───── Extracted records
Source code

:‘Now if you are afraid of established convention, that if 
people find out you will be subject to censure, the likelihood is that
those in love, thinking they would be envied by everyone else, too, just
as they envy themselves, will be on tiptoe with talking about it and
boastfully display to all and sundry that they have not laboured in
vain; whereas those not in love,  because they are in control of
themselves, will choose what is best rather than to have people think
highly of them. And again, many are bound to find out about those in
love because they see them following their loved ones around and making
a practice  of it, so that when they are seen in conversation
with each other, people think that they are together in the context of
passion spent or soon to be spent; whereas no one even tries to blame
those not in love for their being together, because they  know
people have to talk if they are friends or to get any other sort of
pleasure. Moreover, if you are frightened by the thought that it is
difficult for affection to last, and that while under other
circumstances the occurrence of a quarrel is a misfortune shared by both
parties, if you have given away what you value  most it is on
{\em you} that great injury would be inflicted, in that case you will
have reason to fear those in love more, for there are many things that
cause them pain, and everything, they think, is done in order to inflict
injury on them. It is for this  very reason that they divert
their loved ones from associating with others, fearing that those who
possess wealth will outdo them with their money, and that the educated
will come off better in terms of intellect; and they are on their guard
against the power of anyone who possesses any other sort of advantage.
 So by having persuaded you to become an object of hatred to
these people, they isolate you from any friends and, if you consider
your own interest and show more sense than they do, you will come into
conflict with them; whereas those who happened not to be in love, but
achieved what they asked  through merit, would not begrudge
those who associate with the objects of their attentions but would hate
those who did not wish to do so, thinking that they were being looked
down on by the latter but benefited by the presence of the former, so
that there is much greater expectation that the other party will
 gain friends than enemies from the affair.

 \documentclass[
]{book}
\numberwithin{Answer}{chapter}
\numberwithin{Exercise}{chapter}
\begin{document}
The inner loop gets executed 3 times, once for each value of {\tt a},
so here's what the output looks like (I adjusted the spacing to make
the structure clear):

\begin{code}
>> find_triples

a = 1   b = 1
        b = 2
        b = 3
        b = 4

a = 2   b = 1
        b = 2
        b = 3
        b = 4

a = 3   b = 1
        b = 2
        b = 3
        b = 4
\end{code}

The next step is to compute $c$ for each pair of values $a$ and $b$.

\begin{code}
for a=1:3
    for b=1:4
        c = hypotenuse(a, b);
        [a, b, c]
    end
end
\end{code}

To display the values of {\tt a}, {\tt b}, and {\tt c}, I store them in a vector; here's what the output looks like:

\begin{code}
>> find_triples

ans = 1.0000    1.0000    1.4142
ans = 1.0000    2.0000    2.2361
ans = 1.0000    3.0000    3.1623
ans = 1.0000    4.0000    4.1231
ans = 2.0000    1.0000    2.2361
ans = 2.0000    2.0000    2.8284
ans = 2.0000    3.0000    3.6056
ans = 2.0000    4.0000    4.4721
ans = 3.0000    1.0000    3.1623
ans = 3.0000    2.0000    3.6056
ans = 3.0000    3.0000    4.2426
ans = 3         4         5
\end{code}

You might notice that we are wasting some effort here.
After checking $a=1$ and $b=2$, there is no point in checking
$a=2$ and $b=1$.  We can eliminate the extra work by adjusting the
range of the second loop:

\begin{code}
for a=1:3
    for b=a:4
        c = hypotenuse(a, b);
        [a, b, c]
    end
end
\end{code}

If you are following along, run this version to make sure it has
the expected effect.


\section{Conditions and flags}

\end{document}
──────────
What you are asked to do>
Repeat only what lies between the first line of the data and the line containing "themselves, will choose", both of those lines included, exactly as it stands.

Finished task>
Source code

:‘Now if you are afraid of established convention, that if 
people find out you will be subject to censure, the likelihood is that
those in love, thinking they would be envied by everyone else, too, just
as they envy themselves, will be on tiptoe with talking about it and
boastfully display to all and sundry that they have not laboured in
vain; whereas those not in love,  because they are in control of
themselves, will choose what is best rather than to have people think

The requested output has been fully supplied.